[Data entries]
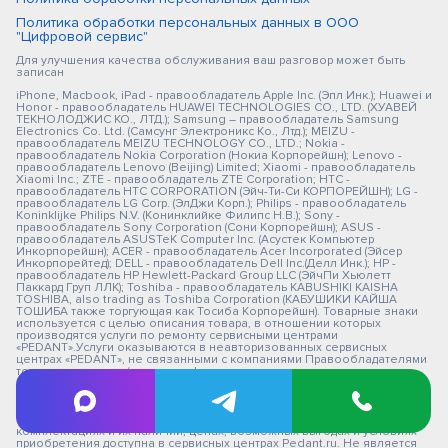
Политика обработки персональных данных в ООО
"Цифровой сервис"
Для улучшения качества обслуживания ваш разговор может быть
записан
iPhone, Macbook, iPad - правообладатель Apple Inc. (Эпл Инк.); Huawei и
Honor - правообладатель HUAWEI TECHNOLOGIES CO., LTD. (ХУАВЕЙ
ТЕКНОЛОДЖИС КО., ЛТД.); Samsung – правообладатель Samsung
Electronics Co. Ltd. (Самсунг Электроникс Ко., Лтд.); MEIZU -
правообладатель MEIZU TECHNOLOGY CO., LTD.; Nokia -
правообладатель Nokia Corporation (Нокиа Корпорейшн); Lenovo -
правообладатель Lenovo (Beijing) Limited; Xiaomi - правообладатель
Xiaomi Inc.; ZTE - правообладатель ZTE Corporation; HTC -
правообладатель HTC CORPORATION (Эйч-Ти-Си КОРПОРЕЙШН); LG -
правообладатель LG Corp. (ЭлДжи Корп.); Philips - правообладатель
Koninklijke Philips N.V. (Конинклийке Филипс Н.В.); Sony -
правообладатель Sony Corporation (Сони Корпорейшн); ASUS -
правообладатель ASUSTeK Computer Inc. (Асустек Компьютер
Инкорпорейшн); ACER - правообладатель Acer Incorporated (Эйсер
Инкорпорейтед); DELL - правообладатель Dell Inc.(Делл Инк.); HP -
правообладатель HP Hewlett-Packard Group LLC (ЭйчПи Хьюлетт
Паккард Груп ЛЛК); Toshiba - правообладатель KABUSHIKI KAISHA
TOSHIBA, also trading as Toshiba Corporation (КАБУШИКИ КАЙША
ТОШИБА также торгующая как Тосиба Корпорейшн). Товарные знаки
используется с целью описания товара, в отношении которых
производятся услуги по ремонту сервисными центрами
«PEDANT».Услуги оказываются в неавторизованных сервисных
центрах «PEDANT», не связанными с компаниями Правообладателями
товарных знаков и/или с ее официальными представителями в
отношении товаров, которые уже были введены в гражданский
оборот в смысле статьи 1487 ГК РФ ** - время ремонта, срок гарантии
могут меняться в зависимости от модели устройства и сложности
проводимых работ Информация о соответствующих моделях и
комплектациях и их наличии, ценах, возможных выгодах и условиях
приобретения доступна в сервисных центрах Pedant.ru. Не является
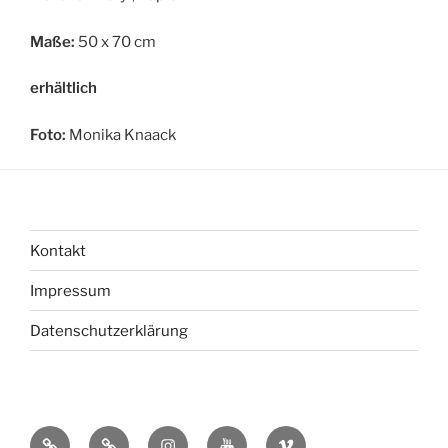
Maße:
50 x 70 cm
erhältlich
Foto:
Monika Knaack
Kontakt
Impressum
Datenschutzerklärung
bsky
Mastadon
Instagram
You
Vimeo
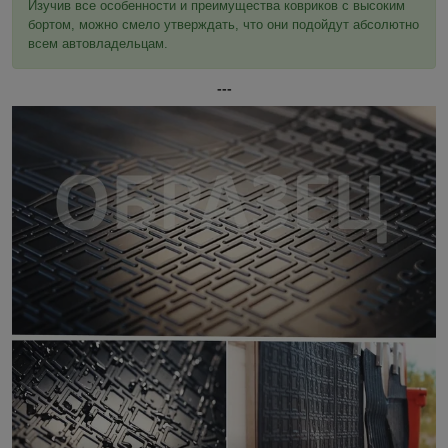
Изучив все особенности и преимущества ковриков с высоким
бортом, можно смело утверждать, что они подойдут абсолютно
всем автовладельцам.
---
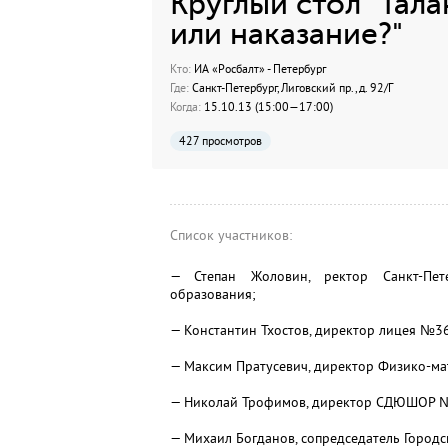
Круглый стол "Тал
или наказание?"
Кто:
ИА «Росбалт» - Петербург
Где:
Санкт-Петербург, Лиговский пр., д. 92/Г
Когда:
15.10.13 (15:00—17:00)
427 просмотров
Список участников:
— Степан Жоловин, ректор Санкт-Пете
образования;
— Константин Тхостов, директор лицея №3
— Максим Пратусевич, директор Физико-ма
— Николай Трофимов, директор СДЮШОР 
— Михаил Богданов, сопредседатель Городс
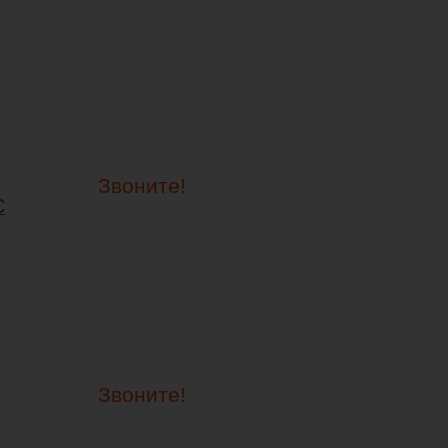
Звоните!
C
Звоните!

Task goal:
Please output all of the data exactly as given, omitting any images it holds.

Solution to this task:
Политика обработки персональных данных в ООО
"Цифровой сервис"
Для улучшения качества обслуживания ваш разговор может быть
записан
iPhone, Macbook, iPad - правообладатель Apple Inc. (Эпл Инк.); Huawei и
Honor - правообладатель HUAWEI TECHNOLOGIES CO., LTD. (ХУАВЕЙ
ТЕКНОЛОДЖИС КО., ЛТД.); Samsung – правообладатель Samsung
Electronics Co. Ltd. (Самсунг Электроникс Ко., Лтд.); MEIZU -
правообладатель MEIZU TECHNOLOGY CO., LTD.; Nokia -
правообладатель Nokia Corporation (Нокиа Корпорейшн); Lenovo -
правообладатель Lenovo (Beijing) Limited; Xiaomi - правообладатель
Xiaomi Inc.; ZTE - правообладатель ZTE Corporation; HTC -
правообладатель HTC CORPORATION (Эйч-Ти-Си КОРПОРЕЙШН); LG -
правообладатель LG Corp. (ЭлДжи Корп.); Philips - правообладатель
Koninklijke Philips N.V. (Конинклийке Филипс Н.В.); Sony -
правообладатель Sony Corporation (Сони Корпорейшн); ASUS -
правообладатель ASUSTeK Computer Inc. (Асустек Компьютер
Инкорпорейшн); ACER - правообладатель Acer Incorporated (Эйсер
Инкорпорейтед); DELL - правообладатель Dell Inc.(Делл Инк.); HP -
правообладатель HP Hewlett-Packard Group LLC (ЭйчПи Хьюлетт
Паккард Груп ЛЛК); Toshiba - правообладатель KABUSHIKI KAISHA
TOSHIBA, also trading as Toshiba Corporation (КАБУШИКИ КАЙША
ТОШИБА также торгующая как Тосиба Корпорейшн). Товарные знаки
используется с целью описания товара, в отношении которых
производятся услуги по ремонту сервисными центрами
«PEDANT».Услуги оказываются в неавторизованных сервисных
центрах «PEDANT», не связанными с компаниями Правообладателями
товарных знаков и/или с ее официальными представителями в
отношении товаров, которые уже были введены в гражданский
оборот в смысле статьи 1487 ГК РФ ** - время ремонта, срок гарантии
могут меняться в зависимости от модели устройства и сложности
проводимых работ Информация о соответствующих моделях и
комплектациях и их наличии, ценах, возможных выгодах и условиях
приобретения доступна в сервисных центрах Pedant.ru. Не является
Maße:
50 x 70 cm
erhältlich
Foto:
Monika Knaack
Kontakt
Impressum
Datenschutzerklärung
bsky
Mastadon
Instagram
You
Vimeo
Изучив все особенности и преимущества ковриков с высоким
бортом, можно смело утверждать, что они подойдут абсолютно
всем автовладельцам.
---
Круглый стол "Тал
или наказание?"
Кто:
ИА «Росбалт» - Петербург
Где:
Санкт-Петербург, Лиговский пр., д. 92/Г
Когда:
15.10.13 (15:00—17:00)
427 просмотров
Список участников:
— Степан Жоловин, ректор Санкт-Пете
образования;
— Константин Тхостов, директор лицея №3
— Максим Пратусевич, директор Физико-ма
— Николай Трофимов, директор СДЮШОР 
— Михаил Богданов, сопредседатель Городс
Звоните!
C
Звоните!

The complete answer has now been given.